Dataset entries

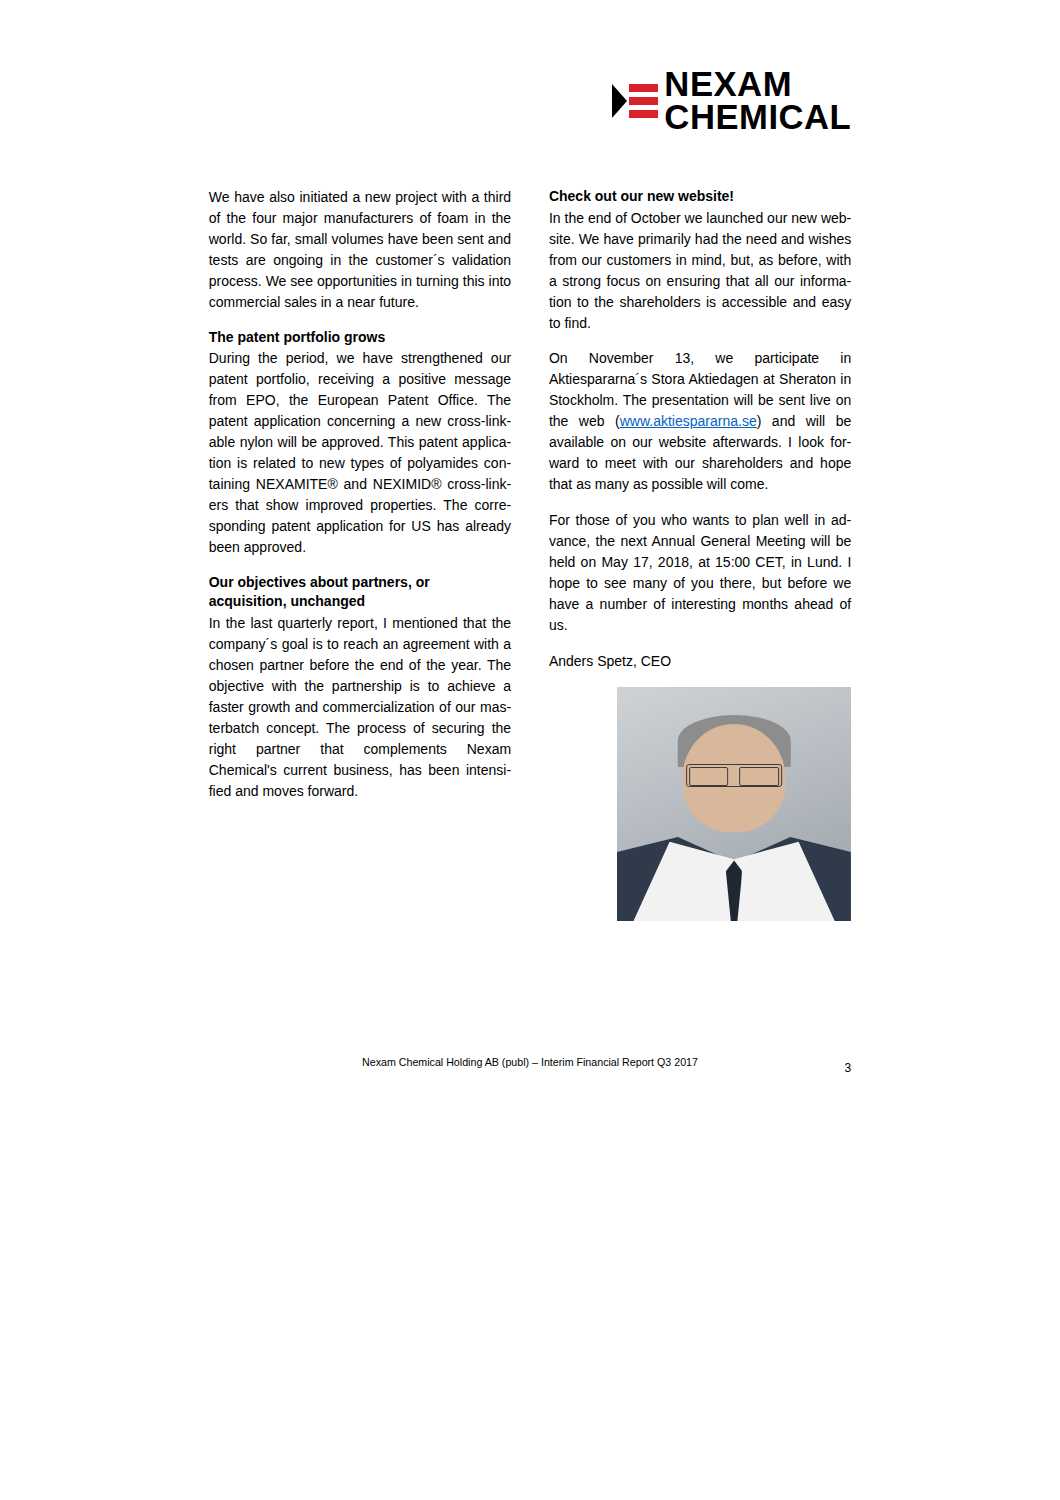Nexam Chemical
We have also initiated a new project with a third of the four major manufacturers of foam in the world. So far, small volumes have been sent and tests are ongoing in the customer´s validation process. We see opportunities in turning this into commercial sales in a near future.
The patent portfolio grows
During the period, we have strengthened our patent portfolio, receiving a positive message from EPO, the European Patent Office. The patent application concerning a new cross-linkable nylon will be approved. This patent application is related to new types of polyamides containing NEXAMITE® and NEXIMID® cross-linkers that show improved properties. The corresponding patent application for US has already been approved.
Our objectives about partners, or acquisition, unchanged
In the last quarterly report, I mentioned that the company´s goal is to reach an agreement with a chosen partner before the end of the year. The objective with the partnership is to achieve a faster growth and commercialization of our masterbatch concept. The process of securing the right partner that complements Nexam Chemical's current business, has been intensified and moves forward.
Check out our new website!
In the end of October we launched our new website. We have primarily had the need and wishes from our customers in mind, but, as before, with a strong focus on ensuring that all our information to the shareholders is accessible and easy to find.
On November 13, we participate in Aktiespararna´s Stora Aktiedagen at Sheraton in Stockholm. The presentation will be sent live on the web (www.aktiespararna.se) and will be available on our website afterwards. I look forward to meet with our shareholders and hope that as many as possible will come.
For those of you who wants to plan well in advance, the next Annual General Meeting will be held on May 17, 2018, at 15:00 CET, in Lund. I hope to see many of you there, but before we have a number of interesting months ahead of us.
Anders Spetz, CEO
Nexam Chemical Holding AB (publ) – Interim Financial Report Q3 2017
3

--

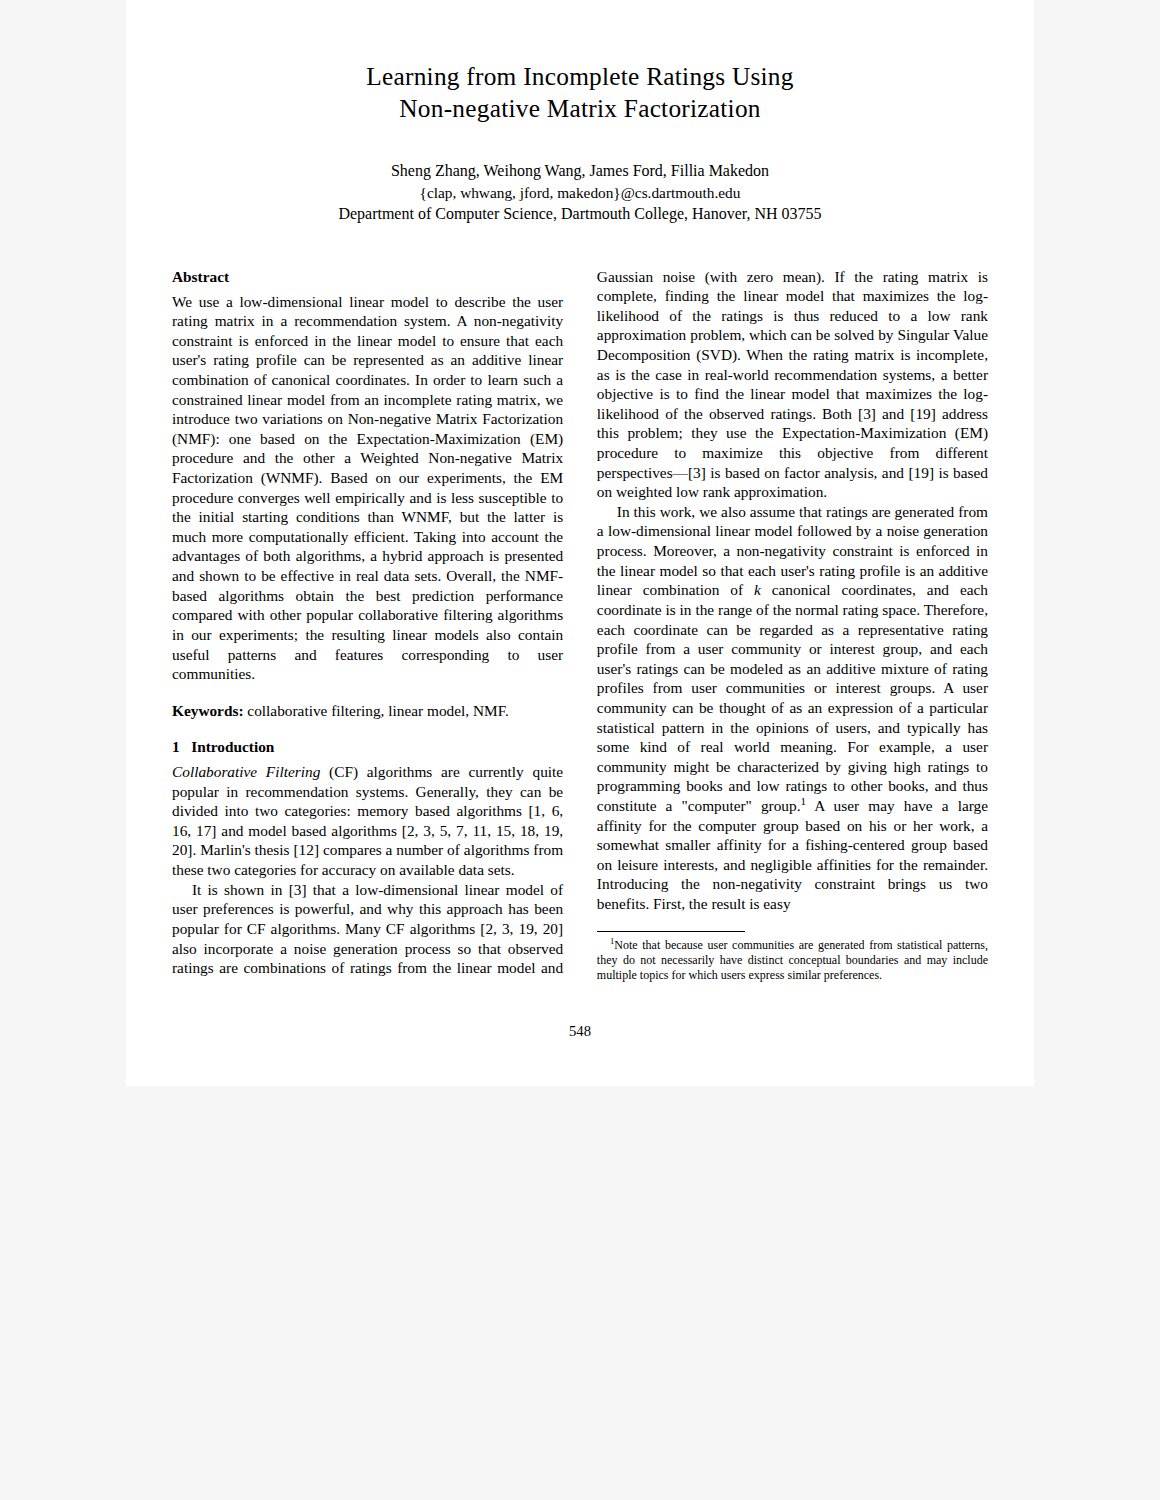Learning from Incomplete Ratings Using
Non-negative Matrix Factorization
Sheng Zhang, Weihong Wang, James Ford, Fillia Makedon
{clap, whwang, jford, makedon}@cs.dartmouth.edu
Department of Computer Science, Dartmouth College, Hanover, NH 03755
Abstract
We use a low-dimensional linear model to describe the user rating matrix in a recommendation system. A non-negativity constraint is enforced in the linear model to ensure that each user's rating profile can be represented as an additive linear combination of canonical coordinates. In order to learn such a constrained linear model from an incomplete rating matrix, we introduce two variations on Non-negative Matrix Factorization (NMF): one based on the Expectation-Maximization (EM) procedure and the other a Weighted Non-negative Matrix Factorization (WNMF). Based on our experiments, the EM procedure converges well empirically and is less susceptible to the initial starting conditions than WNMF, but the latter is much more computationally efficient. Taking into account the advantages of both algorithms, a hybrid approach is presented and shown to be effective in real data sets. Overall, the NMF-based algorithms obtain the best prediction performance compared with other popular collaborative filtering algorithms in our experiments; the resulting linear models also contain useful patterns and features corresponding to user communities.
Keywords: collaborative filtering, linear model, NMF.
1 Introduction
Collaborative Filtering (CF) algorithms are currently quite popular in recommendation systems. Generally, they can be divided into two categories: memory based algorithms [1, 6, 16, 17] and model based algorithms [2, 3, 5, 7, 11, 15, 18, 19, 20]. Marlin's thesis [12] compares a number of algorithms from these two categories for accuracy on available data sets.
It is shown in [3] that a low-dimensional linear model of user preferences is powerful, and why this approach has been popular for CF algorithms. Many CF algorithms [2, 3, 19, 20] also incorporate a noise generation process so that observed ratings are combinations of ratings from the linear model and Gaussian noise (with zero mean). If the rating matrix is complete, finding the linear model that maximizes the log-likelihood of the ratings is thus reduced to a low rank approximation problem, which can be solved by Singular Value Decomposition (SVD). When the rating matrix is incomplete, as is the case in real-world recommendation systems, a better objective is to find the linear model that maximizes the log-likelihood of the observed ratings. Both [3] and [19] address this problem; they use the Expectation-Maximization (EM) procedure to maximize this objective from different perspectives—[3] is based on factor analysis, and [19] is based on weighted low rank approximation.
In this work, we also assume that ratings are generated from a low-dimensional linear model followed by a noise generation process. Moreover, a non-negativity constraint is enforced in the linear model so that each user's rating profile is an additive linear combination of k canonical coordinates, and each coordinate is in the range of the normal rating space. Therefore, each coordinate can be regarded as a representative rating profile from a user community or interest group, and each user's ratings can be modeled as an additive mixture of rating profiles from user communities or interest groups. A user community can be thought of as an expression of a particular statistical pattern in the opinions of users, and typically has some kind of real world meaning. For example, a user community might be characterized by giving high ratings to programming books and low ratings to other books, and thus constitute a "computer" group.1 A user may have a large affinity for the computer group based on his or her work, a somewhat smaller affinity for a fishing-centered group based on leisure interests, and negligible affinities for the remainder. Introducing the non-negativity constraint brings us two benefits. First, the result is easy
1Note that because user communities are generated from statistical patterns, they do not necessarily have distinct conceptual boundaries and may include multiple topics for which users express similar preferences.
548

Work order. Retrieve each line from the records above where the word "website" occurs.

Your solution.
Check out our new website!
In the end of October we launched our new website. We have primarily had the need and wishes from our customers in mind, but, as before, with a strong focus on ensuring that all our information to the shareholders is accessible and easy to find.
On November 13, we participate in Aktiespararna´s Stora Aktiedagen at Sheraton in Stockholm. The presentation will be sent live on the web (www.aktiespararna.se) and will be available on our website afterwards. I look forward to meet with our shareholders and hope that as many as possible will come.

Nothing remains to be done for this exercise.